> How to complete this task:
Lay out the lines of the items as a Markdown table with the columns "Row" and "Line text," from the first line of the items through the line containing "1. एक रेस्पिरेटर", both ends included. Leave out any blank lines.
___ Records ___
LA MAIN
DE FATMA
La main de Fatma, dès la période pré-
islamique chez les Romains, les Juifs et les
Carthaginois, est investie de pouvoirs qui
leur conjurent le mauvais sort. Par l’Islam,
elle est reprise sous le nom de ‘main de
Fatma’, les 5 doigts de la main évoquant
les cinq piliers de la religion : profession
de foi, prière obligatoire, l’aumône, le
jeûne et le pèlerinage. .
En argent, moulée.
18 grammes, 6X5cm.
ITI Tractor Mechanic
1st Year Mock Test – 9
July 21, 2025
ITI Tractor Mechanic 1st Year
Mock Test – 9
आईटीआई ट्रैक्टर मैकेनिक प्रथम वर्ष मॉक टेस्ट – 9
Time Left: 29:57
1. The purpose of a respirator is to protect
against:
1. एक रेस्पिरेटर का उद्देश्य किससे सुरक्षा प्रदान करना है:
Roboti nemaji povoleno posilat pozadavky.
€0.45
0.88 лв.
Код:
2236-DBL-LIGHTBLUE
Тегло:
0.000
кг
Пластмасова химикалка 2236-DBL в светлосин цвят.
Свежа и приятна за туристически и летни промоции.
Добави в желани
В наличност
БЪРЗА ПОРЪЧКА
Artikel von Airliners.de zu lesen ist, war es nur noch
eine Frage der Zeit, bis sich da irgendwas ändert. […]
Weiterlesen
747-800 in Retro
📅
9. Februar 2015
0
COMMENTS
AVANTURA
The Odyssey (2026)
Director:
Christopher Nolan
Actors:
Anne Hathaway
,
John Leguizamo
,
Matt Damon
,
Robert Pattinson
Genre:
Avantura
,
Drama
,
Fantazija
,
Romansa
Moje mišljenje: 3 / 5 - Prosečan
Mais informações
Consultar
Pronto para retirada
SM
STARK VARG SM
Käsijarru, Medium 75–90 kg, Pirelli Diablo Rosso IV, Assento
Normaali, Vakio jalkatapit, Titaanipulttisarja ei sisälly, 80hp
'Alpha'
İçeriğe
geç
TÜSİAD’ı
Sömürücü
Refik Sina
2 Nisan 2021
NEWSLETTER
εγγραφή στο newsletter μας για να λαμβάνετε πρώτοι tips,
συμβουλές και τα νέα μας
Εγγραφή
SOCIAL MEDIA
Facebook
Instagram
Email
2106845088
___
> Output of the task:
| Row | Line text |
|---|---|
| 1 | LA MAIN |
| 2 | DE FATMA |
| 3 | La main de Fatma, dès la période pré- |
| 4 | islamique chez les Romains, les Juifs et les |
| 5 | Carthaginois, est investie de pouvoirs qui |
| 6 | leur conjurent le mauvais sort. Par l’Islam, |
| 7 | elle est reprise sous le nom de ‘main de |
| 8 | Fatma’, les 5 doigts de la main évoquant |
| 9 | les cinq piliers de la religion : profession |
| 10 | de foi, prière obligatoire, l’aumône, le |
| 11 | jeûne et le pèlerinage. . |
| 12 | En argent, moulée. |
| 13 | 18 grammes, 6X5cm. |
| 14 | ITI Tractor Mechanic |
| 15 | 1st Year Mock Test – 9 |
| 16 | July 21, 2025 |
| 17 | ITI Tractor Mechanic 1st Year |
| 18 | Mock Test – 9 |
| 19 | आईटीआई ट्रैक्टर मैकेनिक प्रथम वर्ष मॉक टेस्ट – 9 |
| 20 | Time Left: 29:57 |
| 21 | 1. The purpose of a respirator is to protect |
| 22 | against: |
| 23 | 1. एक रेस्पिरेटर का उद्देश्य किससे सुरक्षा प्रदान करना है: |